So what is she supposed to be? He wondered, his gaze stalling on mine as he lights a cigarette in the bathroom stall of the city’s cheapest bar, his eyes like satellite discs, roaming the epicenter of a stretch of tidal wave girls, and me just happening to be a thorn in the midst of their saltwater hemmed limbs, their sugarplum lips, their laughs like molten gold. She looks out of place, he adds. It’s true. Because I’m out of place wherever I go. I shrink into my coat. I pretend that I don’t see him.
I gaze out at the crowd. A congregation of delirious devil-worshippers, boys and girls trading their merry-go-round brains for baits of ice, crystal, leaves, whatever’s taking souls on a sunday night, whatever kills the quickest. Behind the chiseled bar, rows of wine glasses gleam like a selection of murder weapons.
From somewhere, summoned like ghosts, an aggregate of disembodied voices reply: a woman, a god, an anthem of spokes. Fine grains of desert sand. An endless alleyway. Rain, rain, bloodshot sky. Burnt roses littering funeral grounds.
The voices continue, even as his green eyes wander. Lightning within the root. Someone falling from the bannisters. Poison ivy, seeping into a rotting mouth. Trigger-happy hands, always going for the sharpest object within reach. Bombs trickling off like he loses interest.
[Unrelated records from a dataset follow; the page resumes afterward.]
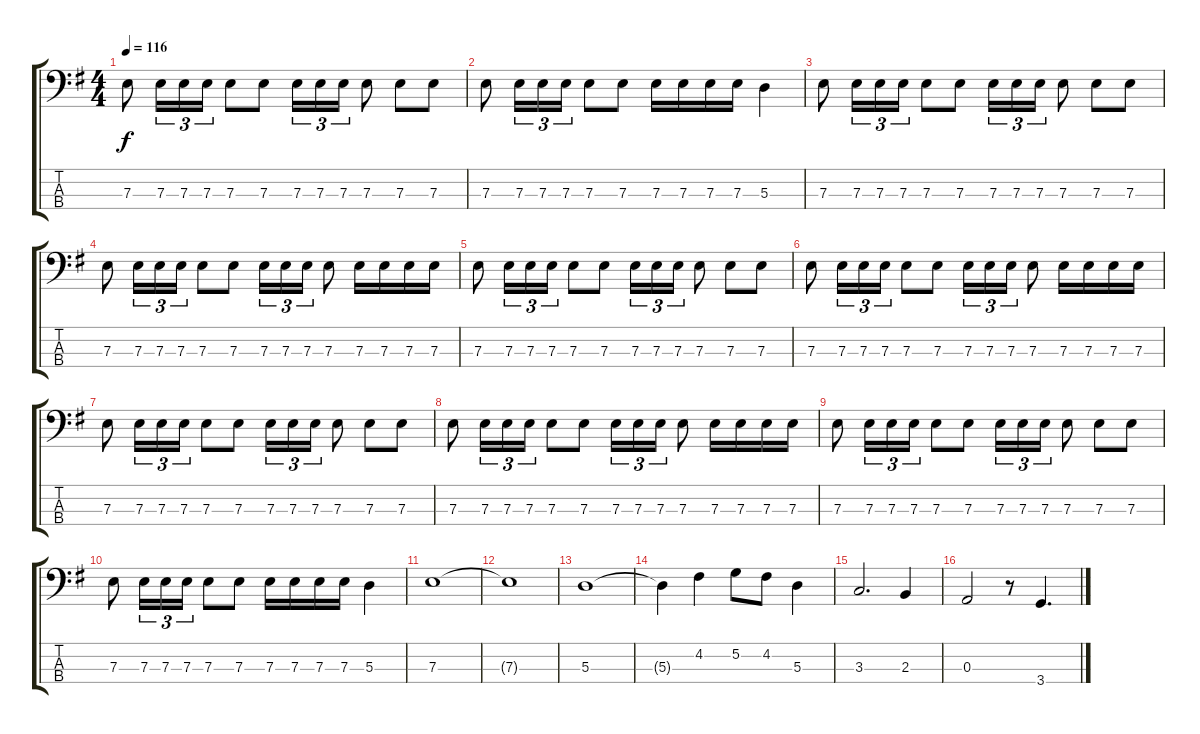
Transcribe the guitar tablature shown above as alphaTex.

\track "" {instrument electricbassfinger}
\staff {score tabs}
\tuning (G2 D2 A1 E1) {hide}
\ts (4 4)
\tempo 116
\clef f4
\ks g
7.3.8{dy f} 7.3.16{tu (3 2)} 7.3.16{tu (3 2)} 7.3.16{tu (3 2)} 7.3.8 7.3.8 7.3.16{tu (3 2)} 7.3.16{tu (3 2)} 7.3.16{tu (3 2)} 7.3.8 7.3.8 7.3.8 |
7.3.8 7.3.16{tu (3 2)} 7.3.16{tu (3 2)} 7.3.16{tu (3 2)} 7.3.8 7.3.8 7.3.16 7.3.16 7.3.16 7.3.16 5.3.4 |
7.3.8{instrument electricbassfinger} 7.3.16{tu (3 2)} 7.3.16{tu (3 2)} 7.3.16{tu (3 2)} 7.3.8 7.3.8 7.3.16{tu (3 2)} 7.3.16{tu (3 2)} 7.3.16{tu (3 2)} 7.3.8 7.3.8 7.3.8 |
7.3.8 7.3.16{tu (3 2)} 7.3.16{tu (3 2)} 7.3.16{tu (3 2)} 7.3.8 7.3.8 7.3.16{tu (3 2)} 7.3.16{tu (3 2)} 7.3.16{tu (3 2)} 7.3.8 7.3.16 7.3.16 7.3.16 7.3.16 |
7.3.8 7.3.16{tu (3 2)} 7.3.16{tu (3 2)} 7.3.16{tu (3 2)} 7.3.8 7.3.8 7.3.16{tu (3 2)} 7.3.16{tu (3 2)} 7.3.16{tu (3 2)} 7.3.8 7.3.8 7.3.8 |
7.3.8 7.3.16{tu (3 2)} 7.3.16{tu (3 2)} 7.3.16{tu (3 2)} 7.3.8 7.3.8 7.3.16{tu (3 2)} 7.3.16{tu (3 2)} 7.3.16{tu (3 2)} 7.3.8 7.3.16 7.3.16 7.3.16 7.3.16 |
7.3.8 7.3.16{tu (3 2)} 7.3.16{tu (3 2)} 7.3.16{tu (3 2)} 7.3.8 7.3.8 7.3.16{tu (3 2)} 7.3.16{tu (3 2)} 7.3.16{tu (3 2)} 7.3.8 7.3.8 7.3.8 |
7.3.8 7.3.16{tu (3 2)} 7.3.16{tu (3 2)} 7.3.16{tu (3 2)} 7.3.8 7.3.8 7.3.16{tu (3 2)} 7.3.16{tu (3 2)} 7.3.16{tu (3 2)} 7.3.8 7.3.16 7.3.16 7.3.16 7.3.16 |
7.3.8 7.3.16{tu (3 2)} 7.3.16{tu (3 2)} 7.3.16{tu (3 2)} 7.3.8 7.3.8 7.3.16{tu (3 2)} 7.3.16{tu (3 2)} 7.3.16{tu (3 2)} 7.3.8 7.3.8 7.3.8 |
7.3.8 7.3.16{tu (3 2)} 7.3.16{tu (3 2)} 7.3.16{tu (3 2)} 7.3.8 7.3.8 7.3.16 7.3.16 7.3.16 7.3.16 5.3.4 |
7.3.1 |
7.3{t}.1 |
5.3.1 |
5.3{t}.4 4.2.4 5.2.8 4.2.8 5.3.4 |
3.3.2{d} 2.3.4 |
0.3.2 r.8 3.4.4{d}
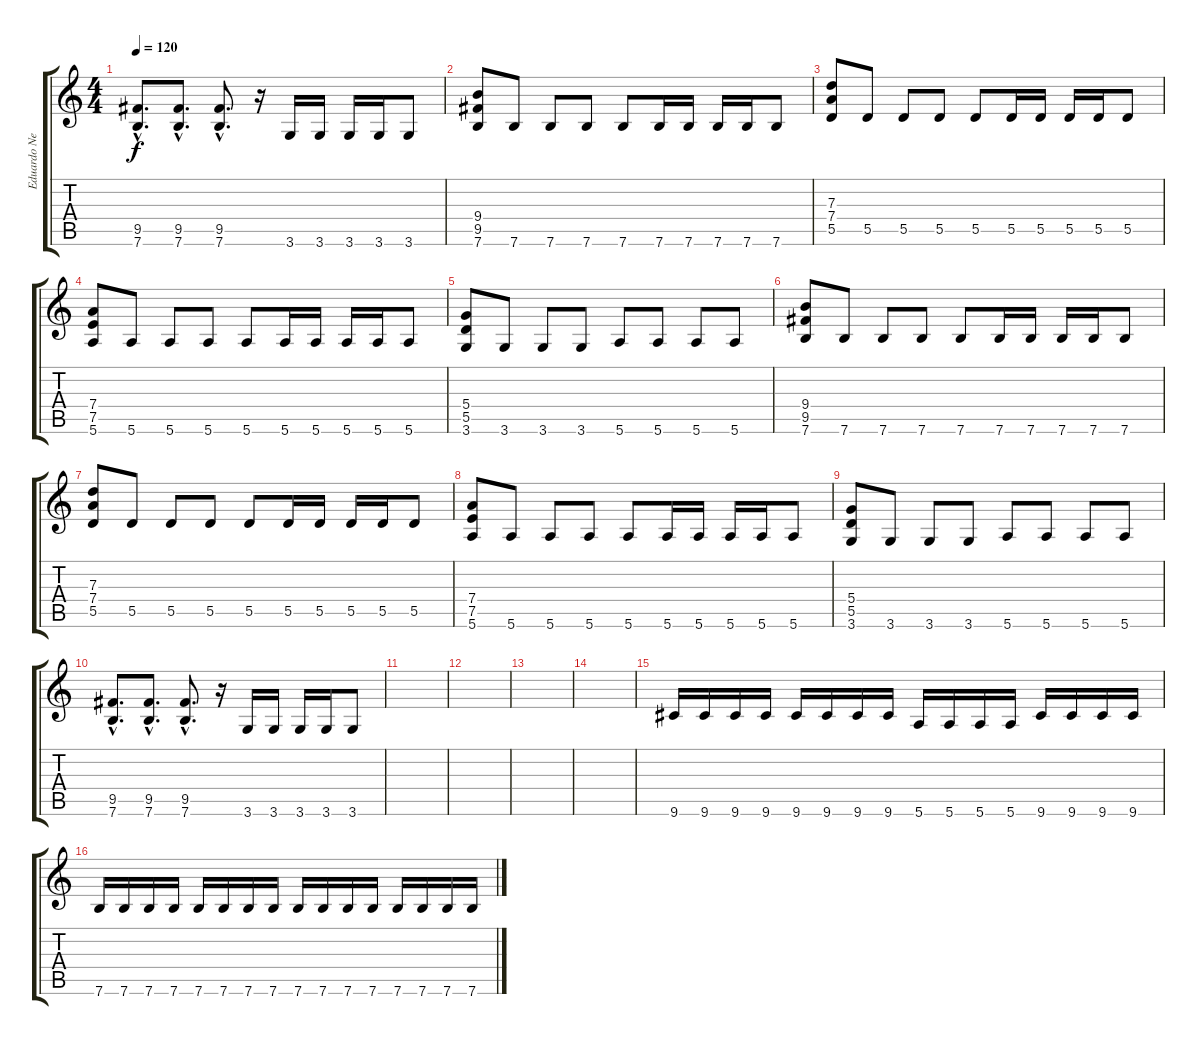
\track ("Eduardo Neves (Guitar)" "Eduardo Ne") {instrument overdrivenguitar}
\staff {score tabs}
\tuning (E4 B3 G3 D3 A2 E2) {hide}
\ts (4 4)
\tempo 120
\clef g2
\ks c
(9.5{hac} 7.6{hac}).8{d dy f} (9.5{hac} 7.6{hac}).8{d} (9.5{hac} 7.6{hac}).8{d} r.16 3.6.16 3.6.16 3.6.16 3.6.16 3.6.8 |
(9.4 9.5 7.6).8 7.6.8 7.6.8 7.6.8 7.6.8 7.6.16 7.6.16 7.6.16 7.6.16 7.6.8 |
(7.3 7.4 5.5).8 5.5.8 5.5.8 5.5.8 5.5.8 5.5.16 5.5.16 5.5.16 5.5.16 5.5.8 |
(7.4 7.5 5.6).8 5.6.8 5.6.8 5.6.8 5.6.8 5.6.16 5.6.16 5.6.16 5.6.16 5.6.8 |
(5.4 5.5 3.6).8 3.6.8 3.6.8 3.6.8 5.6.8 5.6.8 5.6.8 5.6.8 |
(9.4 9.5 7.6).8 7.6.8 7.6.8 7.6.8 7.6.8 7.6.16 7.6.16 7.6.16 7.6.16 7.6.8 |
(7.3 7.4 5.5).8 5.5.8 5.5.8 5.5.8 5.5.8 5.5.16 5.5.16 5.5.16 5.5.16 5.5.8 |
(7.4 7.5 5.6).8 5.6.8 5.6.8 5.6.8 5.6.8 5.6.16 5.6.16 5.6.16 5.6.16 5.6.8 |
(5.4 5.5 3.6).8 3.6.8 3.6.8 3.6.8 5.6.8 5.6.8 5.6.8 5.6.8 |
(9.5{hac} 7.6{hac}).8{d} (9.5{hac} 7.6{hac}).8{d} (9.5{hac} 7.6{hac}).8{d} r.16 3.6.16 3.6.16 3.6.16 3.6.16 3.6.8 |
|
|
|
|
9.6.16 9.6.16 9.6.16 9.6.16 9.6.16 9.6.16 9.6.16 9.6.16 5.6.16 5.6.16 5.6.16 5.6.16 9.6.16 9.6.16 9.6.16 9.6.16 |
7.6.16 7.6.16 7.6.16 7.6.16 7.6.16 7.6.16 7.6.16 7.6.16 7.6.16 7.6.16 7.6.16 7.6.16 7.6.16 7.6.16 7.6.16 7.6.16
I smile, No worries, this isn’t embarrassing at all. I’ll create a story where you care. I’m a magician, didn’t you know? I can make things appear from out of my head! A story where you buy me flowers and we mouth off at the sunset, where you cook me eggs runnier than my thoughts, I wear something pink and we devour this town together.
My mother used to say, loneliness is a bug, once you catch it, you can’t quite get rid of it not without the hospital visits. Not without the vaccinations. Not without the nurses with sinister bobcat eyes stealing the blood from your body and storing it in little glass vials. Not without losing bits of yourself, bits you never get to have back. Bits you have to fight for to keep as your sanity, that ever-slippery ice cap, floats farther & farther away from your burned, bludgeoned, berserk island of a body.
I miss gripping for power lines in my rain boots, finding solace in the neck of a stranger. Three-hour long showers and gardening myself (here, chrysanthemums tucked into the ribs, and there, a daffodil beneath the knee), I miss what it’s all supposed to mean, back when everything still had a point and the world was somehow a kinder place, being human on a steady diet of dreams, creating a breach in a star-system, losing faith & pilfering it back from chapels, tumbling, always backwards, into the closest abyss.